Boris Johnson put it bluntly following his hospital stay in April 2020: “I was too fat”. The British Prime Minister has since been convinced of this: it is because he was obese (110 kg for 175 cm, or a body mass index greater than 30) that he developed a severe form of Covid-19. Since then, he explained that he had given up his nightly cravings for cheese and started jogging: he would have lost up to 1.5 stones (9.5 kg).
Above all, the conservative leader, a fan of cycling in a personal capacity but until then a fervent opponent of the Nanny State (“The overprotective state”) has made obesity its number one public health topic. There is no longer any question of refusing political action in an attempt to eradicate the phenomenon, nor of denouncing, as in a column signed in 2004 in the Daily Telegraph (and titled “It’s your fault you’re gros ”), those deputies who already wanted to deal with the waistlines of the British.
It must be said that clinical studies have now established a clear and alarming relationship between excess weight and an increased risk of developing a severe form of Covid-19 and of dying from it. Which would contribute to the sad death record in the United Kingdom: almost 127,000 deaths since the start of the pandemic, “Even if we cannot establish the part played by obesity, it is clearly an aggravating factor”, says Dr Adam Briggs, member of the Health Foundation charity.
The figures are alarming: 28% of UK adults are considered obese, according to UK public hospital data from 2019 (and 21% of children aged 10 or 11). While a third of UK children live in poor homes – after deducting the often very high housing costs from family incomes – the link between great poverty and obesity is characterized: 27.2% of children in the most disadvantaged areas are considered obese, against 13.9% for those living in the least disadvantaged areas. Sedentary lifestyle, difficulties in accessing healthy and inexpensive food, have anchored eating habits in everyday life: it is common to see college students devouring chicken wings and fries after school, in the middle of the afternoon.

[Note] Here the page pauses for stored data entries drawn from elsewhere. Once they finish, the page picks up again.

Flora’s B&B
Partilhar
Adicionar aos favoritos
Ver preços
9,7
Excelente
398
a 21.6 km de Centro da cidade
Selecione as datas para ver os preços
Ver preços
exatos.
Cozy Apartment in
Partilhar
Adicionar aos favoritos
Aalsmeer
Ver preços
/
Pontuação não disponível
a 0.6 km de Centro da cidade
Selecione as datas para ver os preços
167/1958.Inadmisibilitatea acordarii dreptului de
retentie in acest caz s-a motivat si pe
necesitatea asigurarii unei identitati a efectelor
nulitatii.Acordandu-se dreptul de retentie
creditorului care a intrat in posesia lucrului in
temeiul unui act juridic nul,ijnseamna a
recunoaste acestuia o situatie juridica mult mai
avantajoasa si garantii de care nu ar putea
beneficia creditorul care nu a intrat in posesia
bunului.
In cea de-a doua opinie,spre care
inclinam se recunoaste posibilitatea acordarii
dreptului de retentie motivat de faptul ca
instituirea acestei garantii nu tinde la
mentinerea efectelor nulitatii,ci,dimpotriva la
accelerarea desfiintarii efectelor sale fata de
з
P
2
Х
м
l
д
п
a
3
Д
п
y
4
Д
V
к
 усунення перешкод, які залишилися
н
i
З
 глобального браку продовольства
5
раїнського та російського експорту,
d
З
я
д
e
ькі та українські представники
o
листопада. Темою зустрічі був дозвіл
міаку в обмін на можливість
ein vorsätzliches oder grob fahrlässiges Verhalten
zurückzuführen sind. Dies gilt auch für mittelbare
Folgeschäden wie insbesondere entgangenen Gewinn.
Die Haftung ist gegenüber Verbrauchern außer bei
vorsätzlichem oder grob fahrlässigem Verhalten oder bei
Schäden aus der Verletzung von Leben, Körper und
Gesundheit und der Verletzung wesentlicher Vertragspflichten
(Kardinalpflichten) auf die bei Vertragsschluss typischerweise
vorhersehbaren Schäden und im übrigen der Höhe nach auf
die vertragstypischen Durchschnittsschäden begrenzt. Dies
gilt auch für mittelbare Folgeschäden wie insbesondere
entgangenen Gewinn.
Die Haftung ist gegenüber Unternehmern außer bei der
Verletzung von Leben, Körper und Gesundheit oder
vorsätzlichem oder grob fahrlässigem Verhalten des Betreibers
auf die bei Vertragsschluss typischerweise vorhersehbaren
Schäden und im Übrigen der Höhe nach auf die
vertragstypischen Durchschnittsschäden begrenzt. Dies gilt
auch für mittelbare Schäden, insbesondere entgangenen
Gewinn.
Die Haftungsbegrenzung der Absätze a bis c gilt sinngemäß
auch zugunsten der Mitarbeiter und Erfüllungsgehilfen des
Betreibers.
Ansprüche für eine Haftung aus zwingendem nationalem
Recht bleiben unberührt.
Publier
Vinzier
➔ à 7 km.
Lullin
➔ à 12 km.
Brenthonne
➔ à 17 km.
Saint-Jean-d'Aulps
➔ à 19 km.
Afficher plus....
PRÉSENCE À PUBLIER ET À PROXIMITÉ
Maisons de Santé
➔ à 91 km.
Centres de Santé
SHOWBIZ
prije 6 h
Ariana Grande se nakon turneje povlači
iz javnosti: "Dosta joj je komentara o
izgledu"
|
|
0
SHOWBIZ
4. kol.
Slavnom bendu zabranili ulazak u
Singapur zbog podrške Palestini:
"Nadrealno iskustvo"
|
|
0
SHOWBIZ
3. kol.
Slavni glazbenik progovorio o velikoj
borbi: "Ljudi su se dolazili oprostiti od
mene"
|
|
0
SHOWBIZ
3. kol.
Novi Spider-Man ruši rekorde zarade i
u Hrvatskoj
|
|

Outdoor sports re-authorized
In July 2020, Downing Street therefore published a first “anti-obesity plan”, proposing, in all directions, increased control of food advertising on the small screen, promotions in supermarkets (junk food traps, according to the government) and a better information for consumers. On March 4, he also announced £ 100million (€ 117million) for the NHS – the public hospital – and municipalities, to fund medical advice to around 700,000 people, nationwide advertising campaigns or local and initiatives in schools, involving 6,000 children in the poorest areas.